# START OF Extracted text
I'm using Spark 1.5.2 and Python 2.7 in the Ubuntu environment.
According to the documentation about countByValue and countByValueAndWindow:
Transformations on dstreams
Window operations
countByValue: When called on a DStream of elements of type K, return a new DStream of (K, Long) pairs where the value of each key is its frequency in each RDD of the source DStream.
countByValueAndWindow: When called on a DStream of (K, V) pairs, returns a new DStream of (K, Long) pairs where the value of each key is its frequency within a sliding window. Like in reduceByKeyAndWindow, the number of reduce tasks is configurable through an optional argument.
So basically the return value for these two functions should be a list of (K, Long) pairs, right?
However, when I was doing some experiments, the return value turned out to be a list of integers, not pairs!
What's more, in the official test codes on Github for pySpark: Link1 Link2
You can see the "expected results" are a list of integers! And it seems to me that it's counting the number of distinct elements and combining them all together.
I thought I misunderstood the documentation somehow until I saw the test codes on Github for scala: Link1 Link2
Similar test cases, but the results are a sequence of pairs at this time!
So in summary, the documentation and test cases of scala told us the result are pairs. But the python test cases and my own experiments showed that the result are integers.
I'm new to PySpark and spark streaming. Could someone help me explain this inconsistency a little bit? Right now I'm using reduceByKey and reduceByKeyAndWindow as a workaround.
References:
UPDATE
This bug is scheduled to be fixed in pyspark 2.0.0
# END OF Extracted text
### Written request
Answer these from the Spark post above:
1. Which versions of Spark and Python does the poster use?
2. What does the poster use as a workaround for now?
3. In which PySpark version is the bug scheduled to be fixed?
# START OF Records supplied
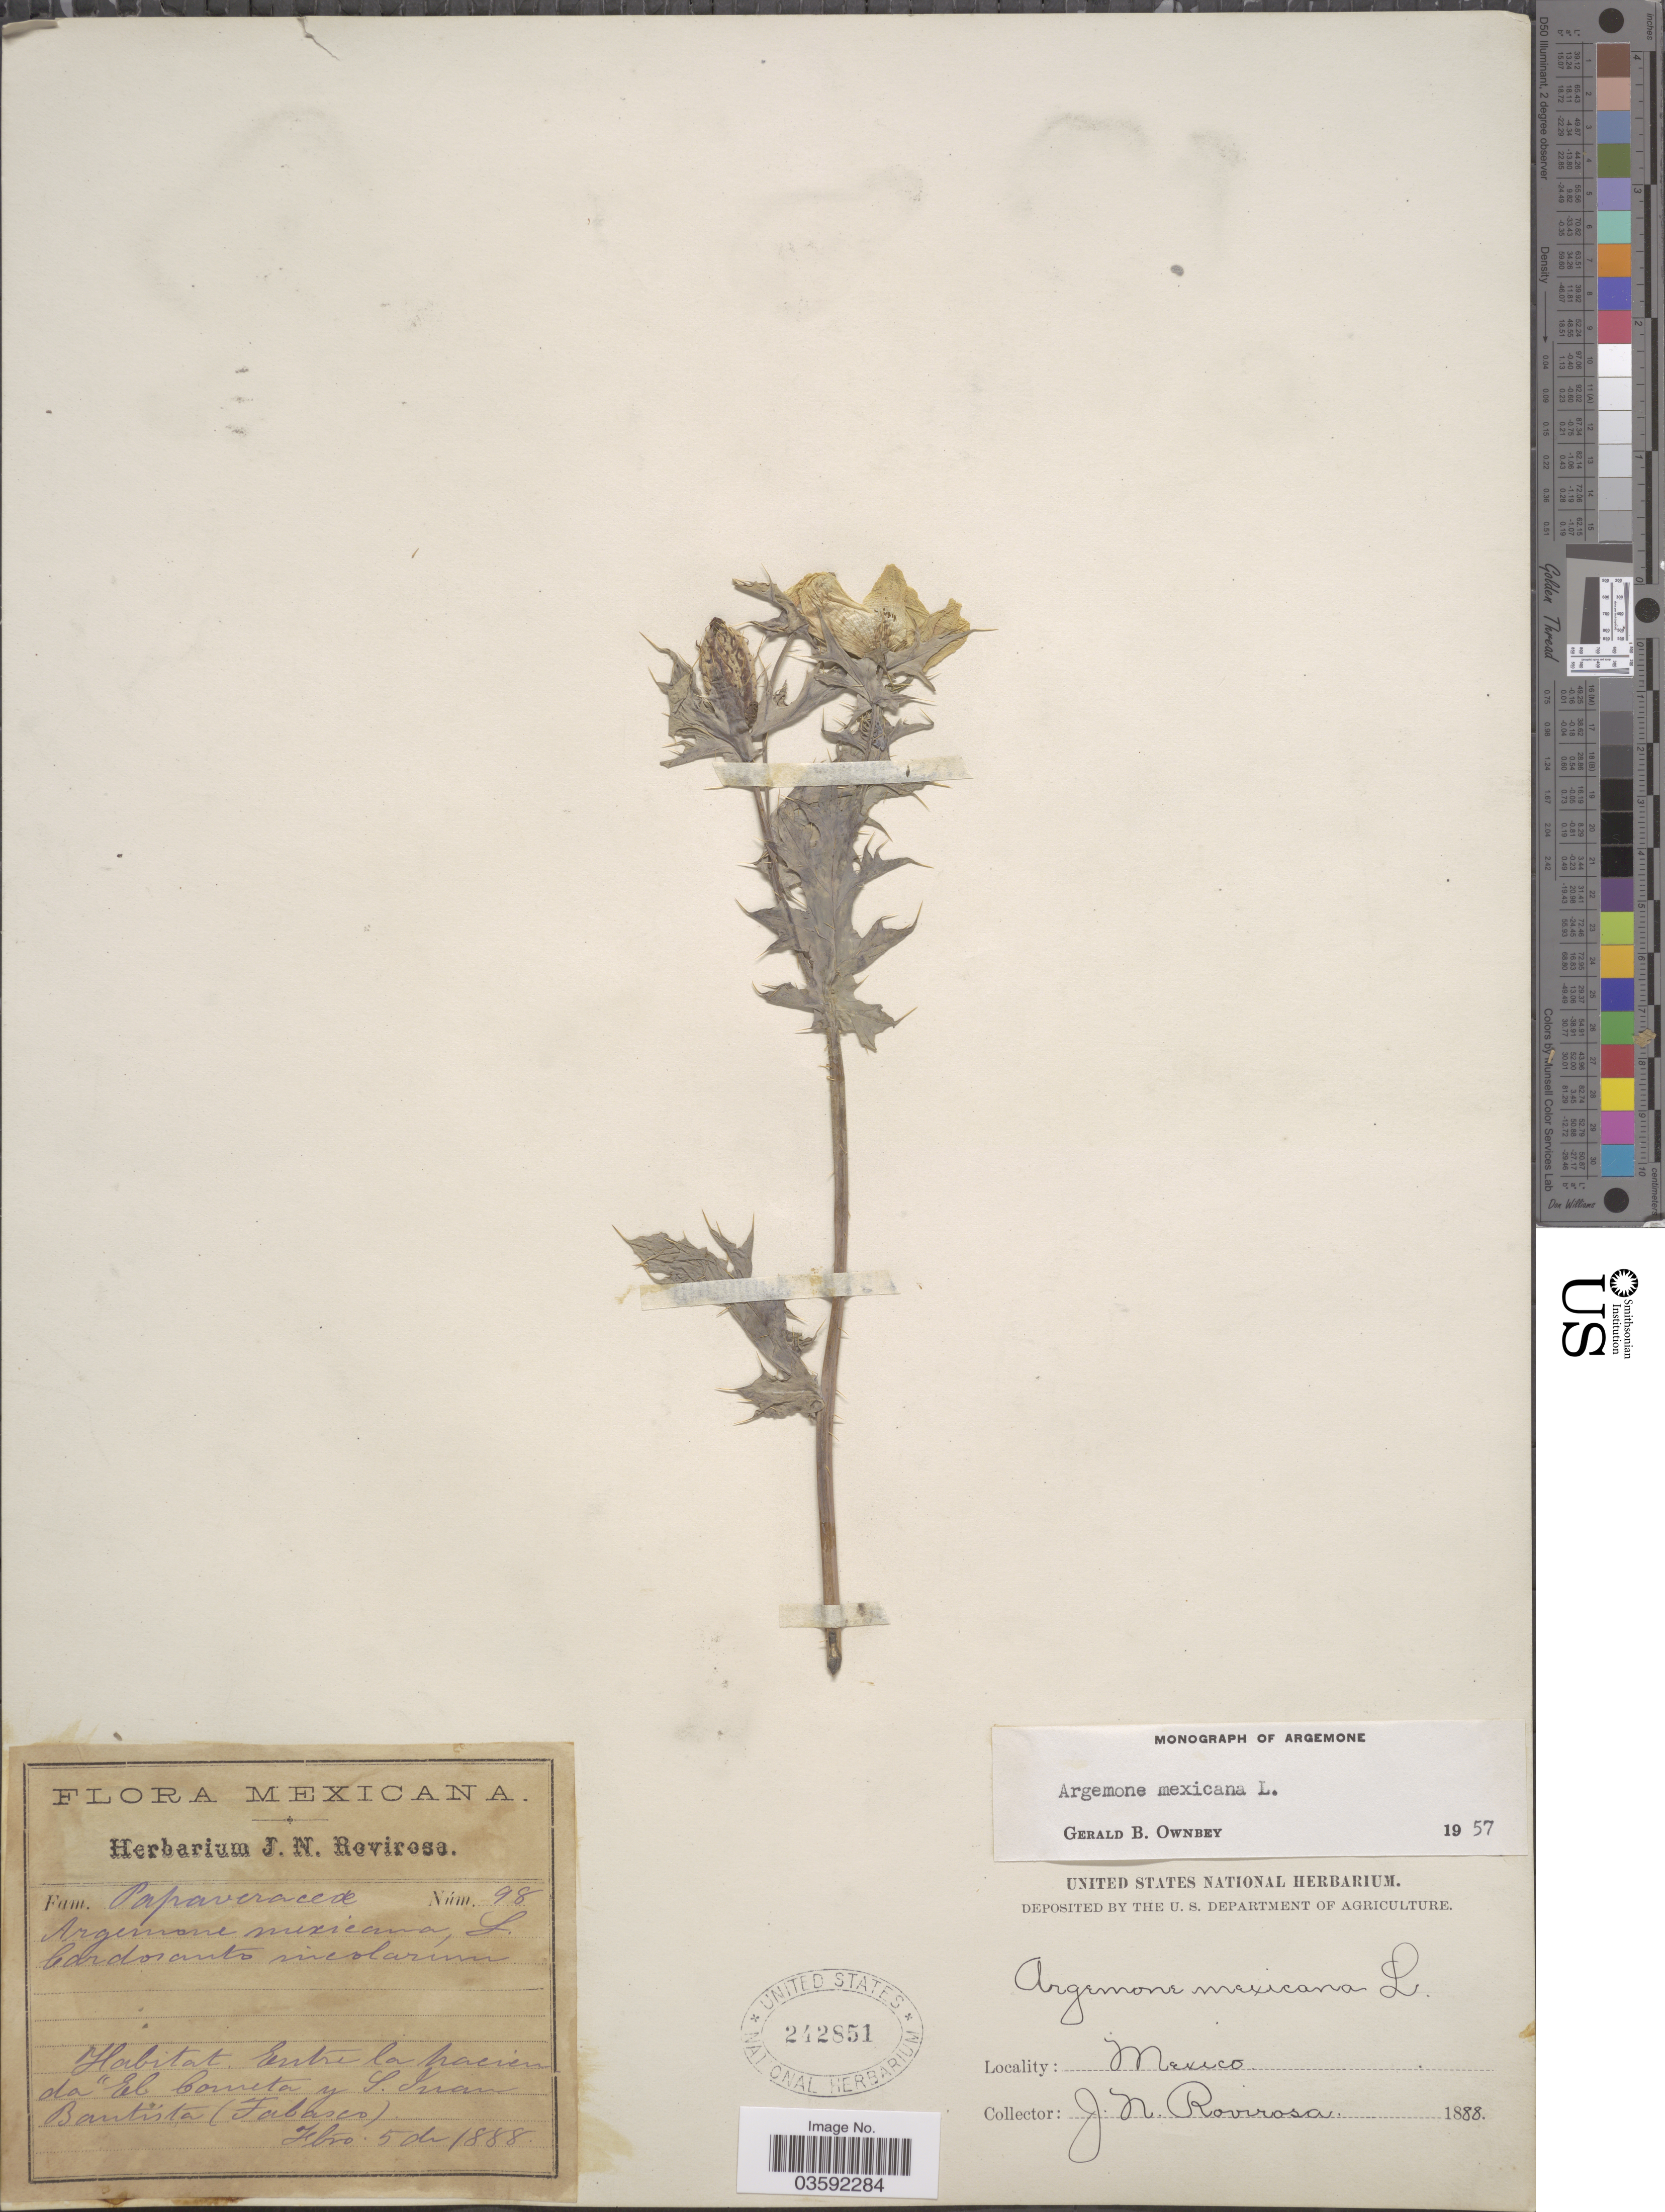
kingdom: Plantae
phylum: Tracheophyta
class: Magnoliopsida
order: Ranunculales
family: Papaveraceae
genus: Argemone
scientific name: Argemone mexicana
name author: L.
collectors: J. N. Rovirosa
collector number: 98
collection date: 1888-02-05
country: Mexico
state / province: Tabasco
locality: Entre la hacienda "El Cometa y S. Juan Bautista".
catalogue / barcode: US 242851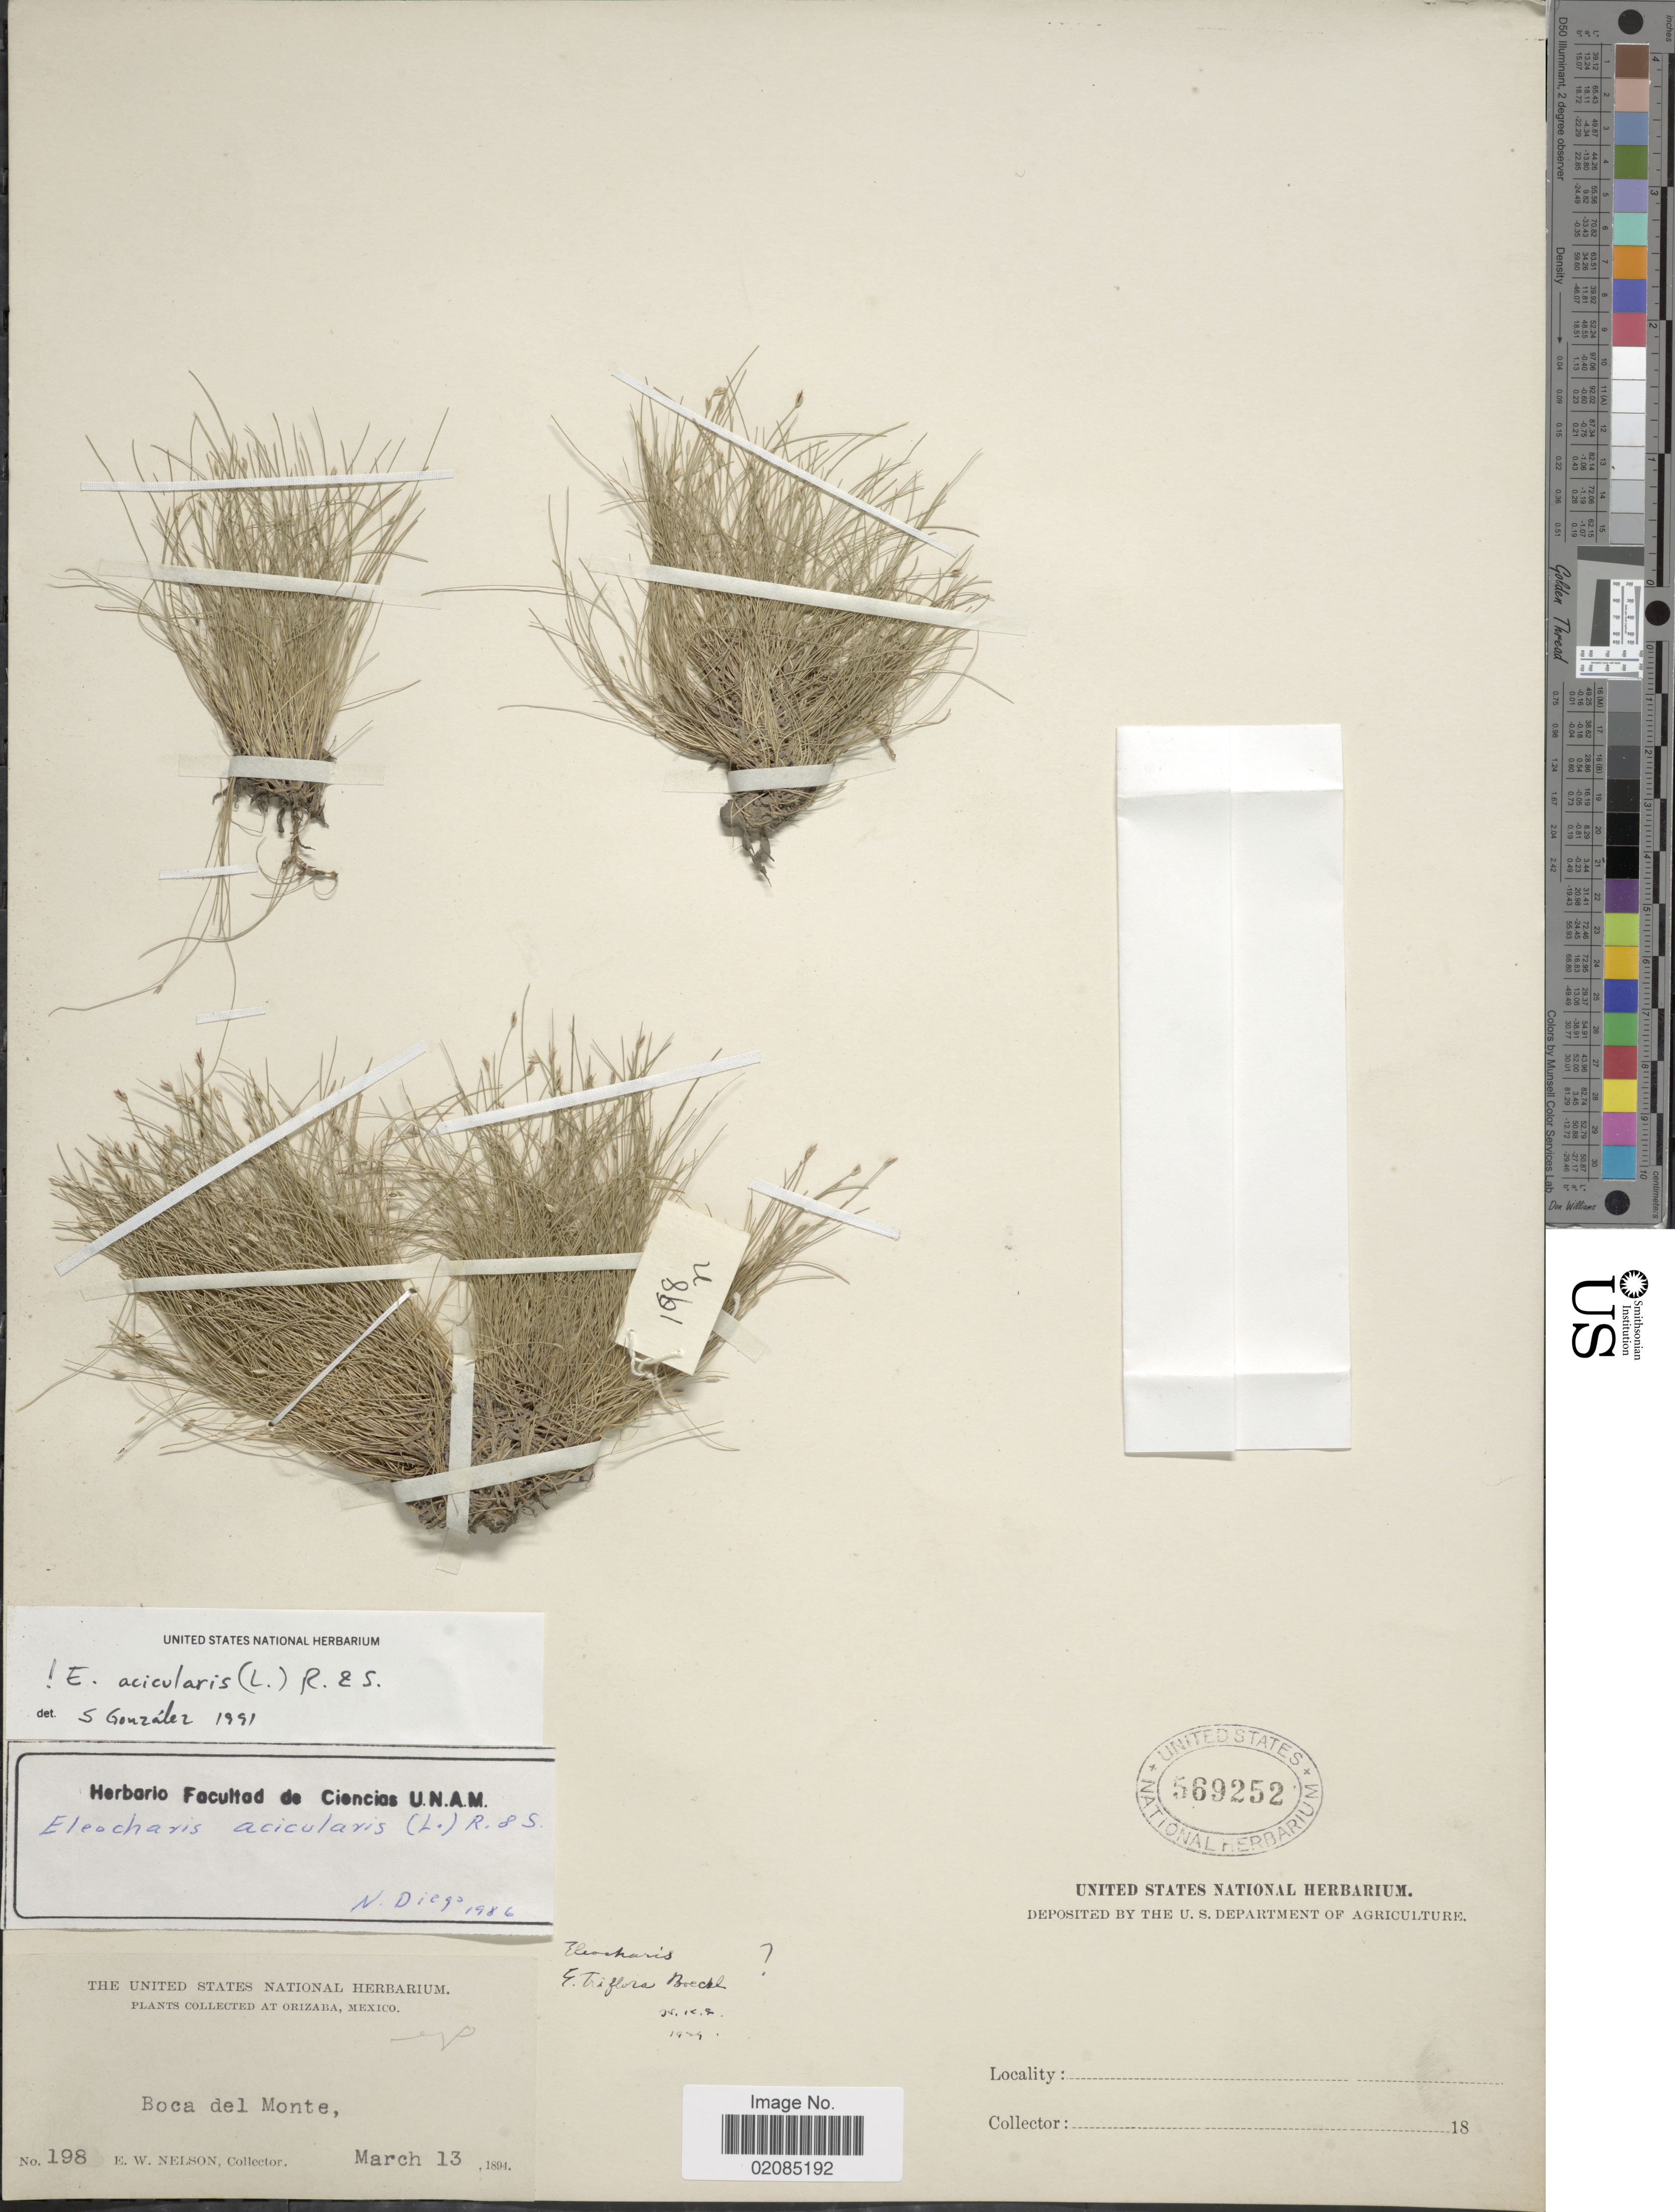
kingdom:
# END OF Records supplied
### Response below
1. Spark 1.5.2 and Python 2.7
2. reduceByKey and reduceByKeyAndWindow
3. PySpark 2.0.0